A new slate of sanctions against businesses and individuals involved in a timeshare scam in Puerto Vallarta, Mexico, demonstrates how drug trafficking organizations like the CJNG use unsuspecting tourists as one more source of illicit income.
The US Department of the Treasury’s Office of Foreign Assets Control (OFAC) has sanctioned seven individuals and 19 Mexican companies believed to be involved in timeshare fraud led by the Jalisco Cartel New Generation (Cartel Jalisco Nueva Generación – CJNG) in Puerto Vallarta, a major tourist destination in on Mexico’s Pacific coast. OFAC sanctioned eight other Mexican companies that were linked to the same network in March.
The fraudsters allegedly made unsolicited offers to purchase timeshare properties. Once the owners agreed to sell, the fraudsters requested advance payments that they said would cover fees and taxes and would expedite the sale. Once the owners paid, the scammers disappeared, leaving the victims with no buyer and no money, according to a Treasury Department press release.
In another scheme, real estate companies sold units in timeshare developments that were never built, either because the companies simply vanished or because the projects were purposefully planned in protected natural areas and subsequently canceled, a government official working in security matters who did not want to be identified for security reasons, told InSight Crime. The money was never refunded.
This type of timeshare fraud often targets people looking for retirement or vacation properties abroad and helps the CJNG generate revenue beyond its traditional drug trafficking activities.
“They take advantage of the fact that these are usually older people who tend to be trusting and do not follow basic security measures such as asking for references or checking public information about the property,” said the source.
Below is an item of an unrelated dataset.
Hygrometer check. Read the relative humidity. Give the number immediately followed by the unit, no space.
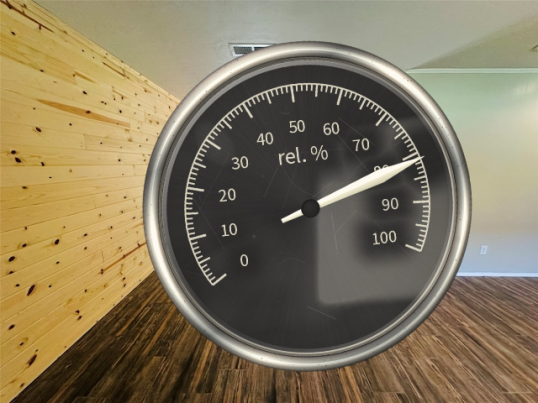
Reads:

The CJNG also utilized frontmen, people who received payments for using their official ID, or nominees to register the companies carrying out scams, according to documents obtained by VICE. In some cases, these nominees may have been deceased or unaware that their identity was used for criminal activities.
InSight Crime Analysis
The CJNG’s involvement in the timeshare scheme is only the tip of the iceberg concerning their involvement in businesses across the tourism sector in Puerto Vallarta, which has been a goldmine for the group for years.
Hotels, bars, restaurants, and now timeshares are particularly attractive since they provide access to a range of other criminal activities, including money laundering, human trafficking, and drug trafficking, explained the source consulted by InSight Crime.
While the most recent sanctions target a scam operation, drug trafficking organizations are frequently involved in real construction projects to launder money. As a high-traffic tourist area, constructing housing developments or residential complexes in Puerto Vallarta offers criminal groups a sound way to launder investments, said the source.
Criminal groups use frontmen or front companies to make large purchase orders for building materials or finance the construction of properties with dirty money. The cost of a beachfront apartment is high, meaning it is an easy way to legitimize large sums of ill-gotten cash.
The restaurant sector is also crucial to the CJNG’s activities, as restaurants are used as a place of exchange for drug shipments and sales. However, restaurants can also become epicenters of violence and attract the attention of local authorities. For instance, in 2016, two sons of Joaquín Guzmán Loera’s, alias ‘El Chapo,’ were kidnapped — and subsequently released — in an upscale restaurant in Puerto Vallarta, allegedly on orders from Nemesio Oseguera Cervantes, alias ‘El Mencho,” leader of the CJNG. Additionally, the former governor Aristóteles Sandoval was assassinated at a restaurant in Puerto Vallarta in 2020. The CJNG was linked to his murder.
Despite the various criminal economies within the tourism sector in Puerto Vallarta, the effectiveness of both international sanctions and seizures of properties by local authorities is questionable. US sanctions will have little impact on the criminal operation but will make accessing the US banking system much more difficult for the accused companies. Seizures made at the local level, “represent minimal damage” to the organization, said the source. “For every ten businesses they target, they have 100 operating, so it’s not very significant.”
The Cuinis, a once-powerful money-laundering wing of the CJNG, used the real estate sector in Puerto Vallarta and other Jalisco beach resorts to launder their drug money for years. The sanctioning of 15 businesses and six individuals linked to the gang by the US Treasury Department in 2015 has done little to curb the CJNG’s use of the tourism sector for money laundering and profiteering.